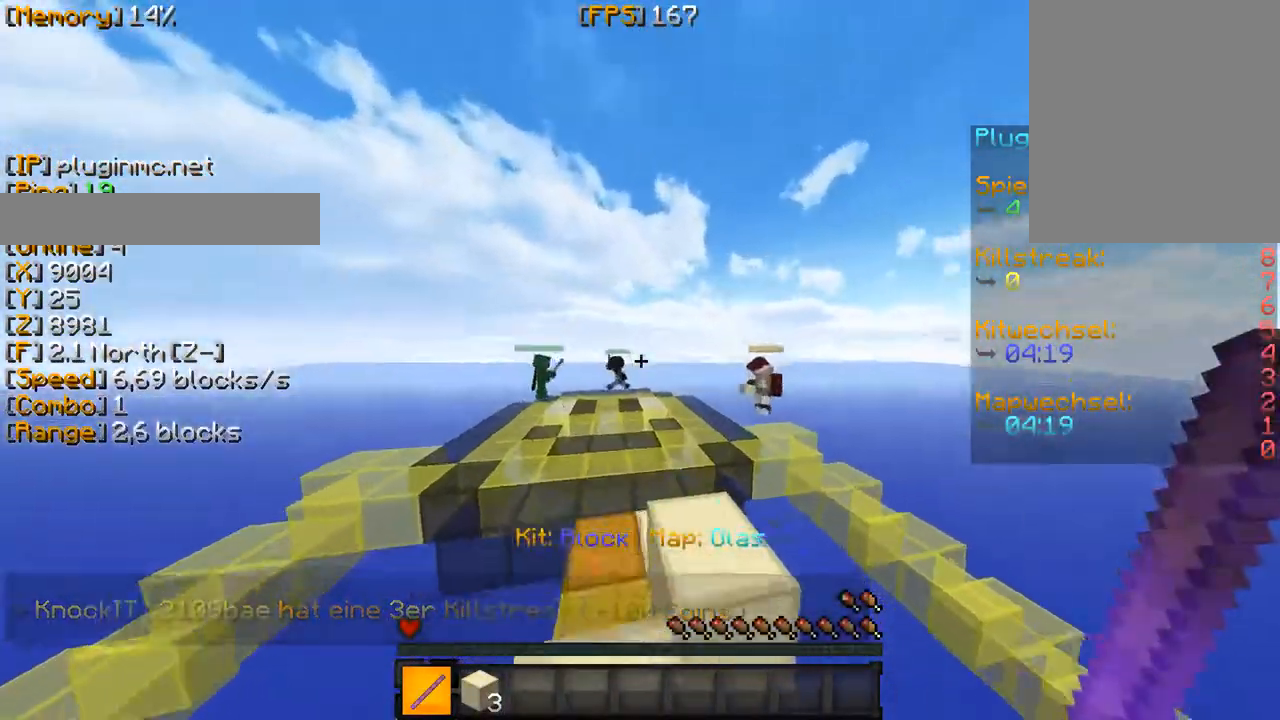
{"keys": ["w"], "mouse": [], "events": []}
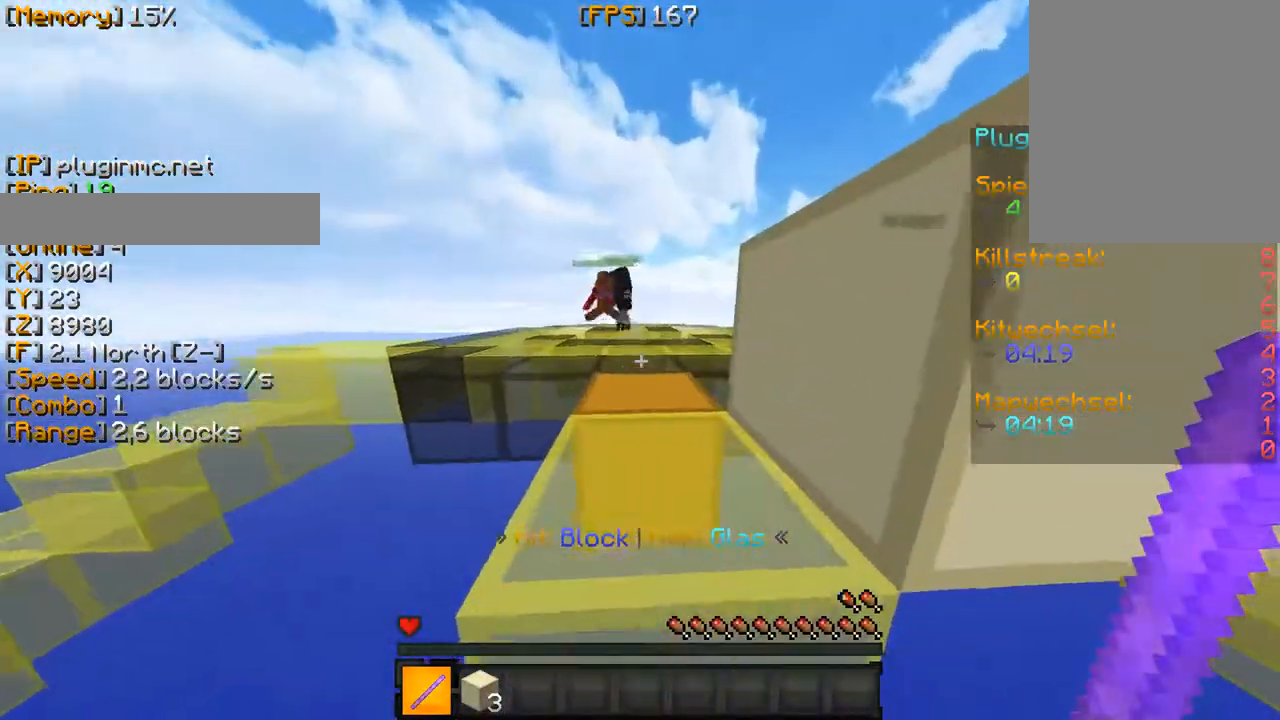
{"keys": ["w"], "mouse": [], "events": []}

****************

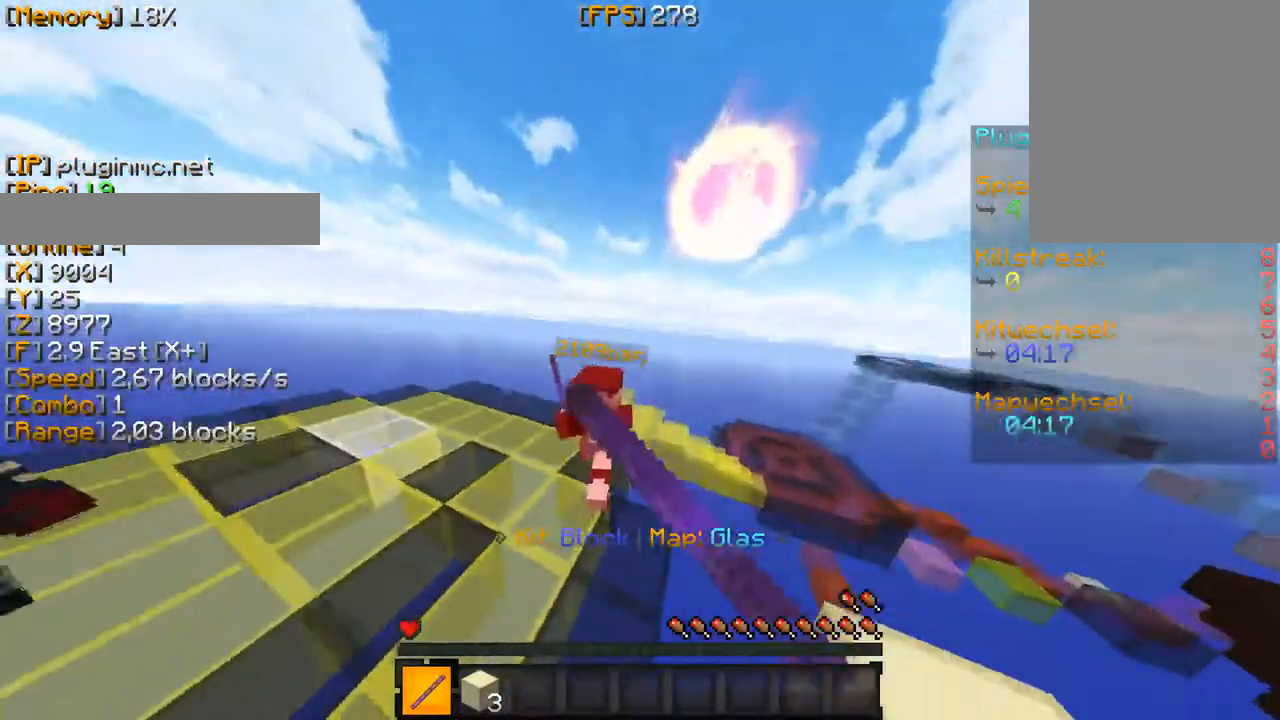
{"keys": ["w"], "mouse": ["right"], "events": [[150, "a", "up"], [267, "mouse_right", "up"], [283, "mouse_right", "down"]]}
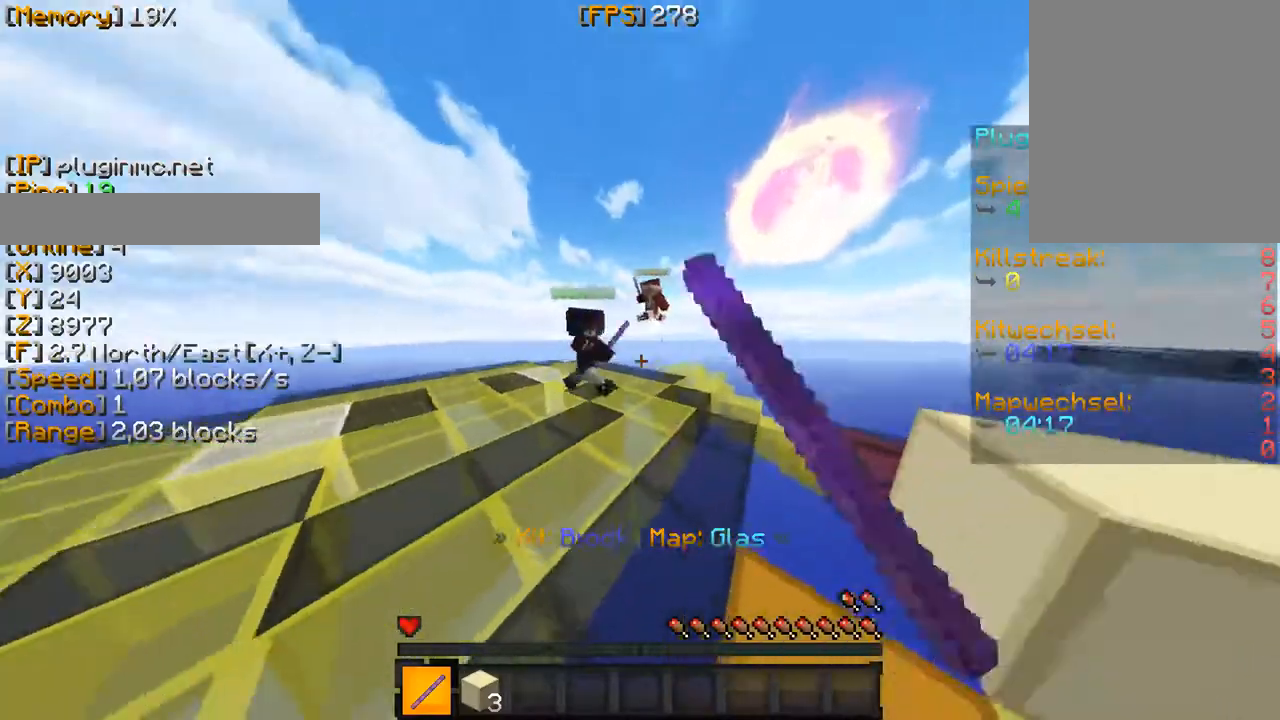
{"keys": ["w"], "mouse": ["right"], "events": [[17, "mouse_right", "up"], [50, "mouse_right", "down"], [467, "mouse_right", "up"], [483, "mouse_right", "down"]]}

****************

* _DIRECTIONS FOR THIS TASK_: Look over the records above and copy each line that includes the string "down".

* _ANSWER TO THIS PROBLEM_:
{"keys": ["w"], "mouse": ["right"], "events": [[150, "a", "up"], [267, "mouse_right", "up"], [283, "mouse_right", "down"]]}
{"keys": ["w"], "mouse": ["right"], "events": [[17, "mouse_right", "up"], [50, "mouse_right", "down"], [467, "mouse_right", "up"], [483, "mouse_right", "down"]]}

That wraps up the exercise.